A Repercussão e a Divisão Social
O evento provocou reações imediatas e drásticas. A repercussão nas redes sociais foi notável, levando a apresentadora Patrícia Abravanel, uma das filhas de Silvio Santos, a perder milhares de seguidores no Instagram.
O cantor sertanejo Zezé Di Camargo, que é visto como representante do agronegócio e do "povo brasileiro", usou suas redes sociais para anunciar a intenção de romper com o SBT. Ele criticou as filhas de Silvio Santos por pensarem "totalmente diferente do que o pai pensava", alegando que "filho que não honra pai e mãe para mim não existe". Zezé Di Camargo afirmou que estava falando em nome do Brasil e que não fazia parte do "sistema" organizado naquele palanque político, dando um exemplo que, segundo um comentarista, os políticos da oposição deveriam seguir.
A oposição, representada pelo senador Flávio Bolsonaro, classificou o evento como um "show de horrores", acusando os presentes de, a título de defender a democracia, terem acabado com seus pilares, como a liberdade de expressão e a independência entre os poderes. Ele afirmou que aquelas pessoas perseguem inocentes, agem fora da lei e "blindam bandidos".
Em meio a essa polarização, a Primeira Dama Janja da Silva criticou Zezé Di Camargo, destacando que seus comentários sobre as filhas de Silvio Santos refletem "todo o machismo e a misoginia" presentes no pensamento de homens que desrespeitam a presença de mulheres em espaços de poder.
Imparcialidade em Xeque
Diante da enxurrada de críticas, a presidente do SBT, Daniela Beyruti, divulgou uma carta aberta reafirmando o foco do novo canal na imparcialidade e isenção, garantindo um jornalismo sem partido, sem viés e sem provocação.

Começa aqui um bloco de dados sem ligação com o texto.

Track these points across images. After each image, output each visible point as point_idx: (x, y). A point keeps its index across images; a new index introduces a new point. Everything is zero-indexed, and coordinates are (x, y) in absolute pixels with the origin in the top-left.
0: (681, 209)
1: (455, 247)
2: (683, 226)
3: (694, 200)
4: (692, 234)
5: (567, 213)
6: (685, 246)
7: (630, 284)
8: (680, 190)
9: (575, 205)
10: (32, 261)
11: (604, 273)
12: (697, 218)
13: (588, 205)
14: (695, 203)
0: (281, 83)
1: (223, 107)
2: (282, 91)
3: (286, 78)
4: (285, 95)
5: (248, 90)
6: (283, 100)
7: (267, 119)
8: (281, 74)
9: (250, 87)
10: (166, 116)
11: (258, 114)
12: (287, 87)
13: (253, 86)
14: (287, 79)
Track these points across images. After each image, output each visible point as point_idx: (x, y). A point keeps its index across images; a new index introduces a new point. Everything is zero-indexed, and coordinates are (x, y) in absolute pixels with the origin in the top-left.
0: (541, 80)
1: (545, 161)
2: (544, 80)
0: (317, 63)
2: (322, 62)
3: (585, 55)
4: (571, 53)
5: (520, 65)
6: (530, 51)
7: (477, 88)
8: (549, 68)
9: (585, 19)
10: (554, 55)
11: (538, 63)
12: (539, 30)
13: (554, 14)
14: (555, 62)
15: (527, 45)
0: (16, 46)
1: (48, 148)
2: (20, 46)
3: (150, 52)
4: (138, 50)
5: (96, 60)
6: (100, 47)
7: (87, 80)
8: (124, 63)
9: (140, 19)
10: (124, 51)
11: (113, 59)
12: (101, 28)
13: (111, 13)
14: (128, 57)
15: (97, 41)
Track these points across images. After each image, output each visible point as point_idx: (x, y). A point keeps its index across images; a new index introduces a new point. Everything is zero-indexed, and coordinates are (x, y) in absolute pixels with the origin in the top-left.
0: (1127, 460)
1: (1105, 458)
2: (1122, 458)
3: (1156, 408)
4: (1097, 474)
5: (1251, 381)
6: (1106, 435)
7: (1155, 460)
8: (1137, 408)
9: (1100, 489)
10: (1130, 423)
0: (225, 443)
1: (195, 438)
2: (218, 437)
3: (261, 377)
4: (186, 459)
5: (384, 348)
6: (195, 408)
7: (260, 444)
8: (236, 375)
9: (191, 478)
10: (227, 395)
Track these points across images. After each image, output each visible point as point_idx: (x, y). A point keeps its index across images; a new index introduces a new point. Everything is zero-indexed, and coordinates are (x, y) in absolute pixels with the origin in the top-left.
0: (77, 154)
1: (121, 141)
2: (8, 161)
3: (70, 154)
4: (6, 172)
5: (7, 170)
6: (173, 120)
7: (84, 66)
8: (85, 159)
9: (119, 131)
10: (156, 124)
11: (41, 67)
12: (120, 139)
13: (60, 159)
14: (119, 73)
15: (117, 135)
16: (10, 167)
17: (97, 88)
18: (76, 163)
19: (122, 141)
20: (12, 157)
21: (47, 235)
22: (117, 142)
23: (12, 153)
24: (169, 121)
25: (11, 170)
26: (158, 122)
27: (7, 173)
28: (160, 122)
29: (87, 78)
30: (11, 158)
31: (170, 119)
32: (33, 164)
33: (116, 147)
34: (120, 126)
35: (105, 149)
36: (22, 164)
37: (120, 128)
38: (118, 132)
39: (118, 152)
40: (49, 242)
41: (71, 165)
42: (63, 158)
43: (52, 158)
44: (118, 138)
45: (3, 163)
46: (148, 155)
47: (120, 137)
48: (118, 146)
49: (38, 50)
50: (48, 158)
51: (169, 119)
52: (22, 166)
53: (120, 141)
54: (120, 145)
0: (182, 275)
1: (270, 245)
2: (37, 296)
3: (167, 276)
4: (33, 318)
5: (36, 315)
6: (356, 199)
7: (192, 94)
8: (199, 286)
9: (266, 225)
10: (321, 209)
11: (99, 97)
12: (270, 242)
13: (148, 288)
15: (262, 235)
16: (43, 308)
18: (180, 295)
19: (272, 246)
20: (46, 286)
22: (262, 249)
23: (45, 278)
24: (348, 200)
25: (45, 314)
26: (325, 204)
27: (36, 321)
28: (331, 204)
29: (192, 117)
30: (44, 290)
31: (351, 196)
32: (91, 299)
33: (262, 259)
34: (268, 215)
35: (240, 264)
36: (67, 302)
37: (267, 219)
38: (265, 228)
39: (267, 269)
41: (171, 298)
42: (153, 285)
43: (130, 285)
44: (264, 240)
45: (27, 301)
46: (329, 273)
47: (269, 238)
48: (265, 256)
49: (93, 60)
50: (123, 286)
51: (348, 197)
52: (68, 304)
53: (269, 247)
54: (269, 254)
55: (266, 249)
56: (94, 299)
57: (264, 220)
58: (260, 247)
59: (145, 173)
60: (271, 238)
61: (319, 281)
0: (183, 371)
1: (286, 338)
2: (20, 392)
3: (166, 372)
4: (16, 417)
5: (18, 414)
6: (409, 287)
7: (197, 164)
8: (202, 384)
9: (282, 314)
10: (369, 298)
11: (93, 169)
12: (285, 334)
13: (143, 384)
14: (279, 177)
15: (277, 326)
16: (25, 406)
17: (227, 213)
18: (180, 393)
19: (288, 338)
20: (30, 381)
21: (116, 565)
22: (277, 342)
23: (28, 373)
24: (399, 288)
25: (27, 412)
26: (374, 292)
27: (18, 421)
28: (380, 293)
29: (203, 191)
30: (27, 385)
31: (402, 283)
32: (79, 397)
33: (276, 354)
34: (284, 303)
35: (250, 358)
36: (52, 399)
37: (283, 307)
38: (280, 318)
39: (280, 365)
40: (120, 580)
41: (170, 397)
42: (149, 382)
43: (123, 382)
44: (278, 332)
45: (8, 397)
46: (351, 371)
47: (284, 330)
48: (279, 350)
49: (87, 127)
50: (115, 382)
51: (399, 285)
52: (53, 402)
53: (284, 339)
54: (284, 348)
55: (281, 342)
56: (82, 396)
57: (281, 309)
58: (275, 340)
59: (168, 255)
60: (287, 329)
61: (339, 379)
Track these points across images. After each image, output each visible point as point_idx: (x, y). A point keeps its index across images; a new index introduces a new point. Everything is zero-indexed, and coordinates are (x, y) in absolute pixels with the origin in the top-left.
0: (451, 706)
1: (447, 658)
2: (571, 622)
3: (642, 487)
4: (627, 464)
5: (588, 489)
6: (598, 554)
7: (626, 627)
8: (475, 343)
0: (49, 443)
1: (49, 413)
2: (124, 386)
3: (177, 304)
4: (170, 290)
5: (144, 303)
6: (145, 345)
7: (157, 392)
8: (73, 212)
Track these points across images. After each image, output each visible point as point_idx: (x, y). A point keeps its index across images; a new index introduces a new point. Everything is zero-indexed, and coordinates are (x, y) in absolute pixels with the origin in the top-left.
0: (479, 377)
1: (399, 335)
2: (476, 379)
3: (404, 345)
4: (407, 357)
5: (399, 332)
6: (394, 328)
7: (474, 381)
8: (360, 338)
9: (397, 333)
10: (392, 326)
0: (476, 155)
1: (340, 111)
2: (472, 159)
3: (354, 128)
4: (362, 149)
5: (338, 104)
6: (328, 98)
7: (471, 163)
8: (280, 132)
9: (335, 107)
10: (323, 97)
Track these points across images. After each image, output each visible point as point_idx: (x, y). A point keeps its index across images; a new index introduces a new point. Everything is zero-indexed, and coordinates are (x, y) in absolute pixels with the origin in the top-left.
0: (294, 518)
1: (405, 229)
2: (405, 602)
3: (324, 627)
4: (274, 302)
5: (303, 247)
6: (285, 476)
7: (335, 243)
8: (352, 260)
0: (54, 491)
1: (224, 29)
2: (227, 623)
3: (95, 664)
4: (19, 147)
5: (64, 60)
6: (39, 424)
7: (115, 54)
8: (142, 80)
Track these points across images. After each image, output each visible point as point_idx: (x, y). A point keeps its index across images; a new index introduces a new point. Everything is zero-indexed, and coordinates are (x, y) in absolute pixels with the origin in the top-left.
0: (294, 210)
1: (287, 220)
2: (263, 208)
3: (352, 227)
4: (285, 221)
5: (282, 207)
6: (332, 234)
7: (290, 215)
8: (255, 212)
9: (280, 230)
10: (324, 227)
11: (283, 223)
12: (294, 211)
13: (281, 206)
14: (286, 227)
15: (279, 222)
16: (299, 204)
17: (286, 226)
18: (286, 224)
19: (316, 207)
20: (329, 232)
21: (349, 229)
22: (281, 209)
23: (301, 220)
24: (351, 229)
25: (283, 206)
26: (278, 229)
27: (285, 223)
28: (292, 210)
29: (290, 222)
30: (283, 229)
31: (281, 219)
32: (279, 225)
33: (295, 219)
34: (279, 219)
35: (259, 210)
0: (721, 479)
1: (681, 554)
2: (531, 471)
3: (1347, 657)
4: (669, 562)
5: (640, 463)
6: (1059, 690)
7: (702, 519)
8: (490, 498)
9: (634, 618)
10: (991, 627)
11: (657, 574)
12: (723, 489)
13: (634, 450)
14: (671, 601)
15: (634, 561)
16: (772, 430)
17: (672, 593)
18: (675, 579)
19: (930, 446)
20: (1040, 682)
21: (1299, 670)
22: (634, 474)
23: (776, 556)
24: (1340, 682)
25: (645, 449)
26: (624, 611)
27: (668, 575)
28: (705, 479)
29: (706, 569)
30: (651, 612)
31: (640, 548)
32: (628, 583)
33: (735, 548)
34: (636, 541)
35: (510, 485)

Contudo, a reflexão que permanece é sobre o que o evento simboliza. Silvio Santos, pai das atuais gestoras, mantinha a política de nunca desagradar ao governo, fosse qual fosse o poder vigente. O encontro no lançamento do SBT News, com o endosso explícito de figuras do Executivo e do Judiciário, levou os críticos a interpretarem o cenário como uma "suruba institucional", onde os pilares de uma democracia (como a independência de poderes) parecem se misturar em um palanque único.
O caso levanta a questão de como um veículo de comunicação pode prometer isenção e credibilidade quando seu lançamento se torna um palco para demonstrações de alinhamento político e gratidão institucional entre os poderes. A reação pública demonstra que a linha entre a cobertura jornalística e o endosso político é tênue e facilmente rompida, especialmente em um cenário de alta polarização, onde a imprensa é esperada para ser, acima de tudo, um fiscal dos que estão no poder.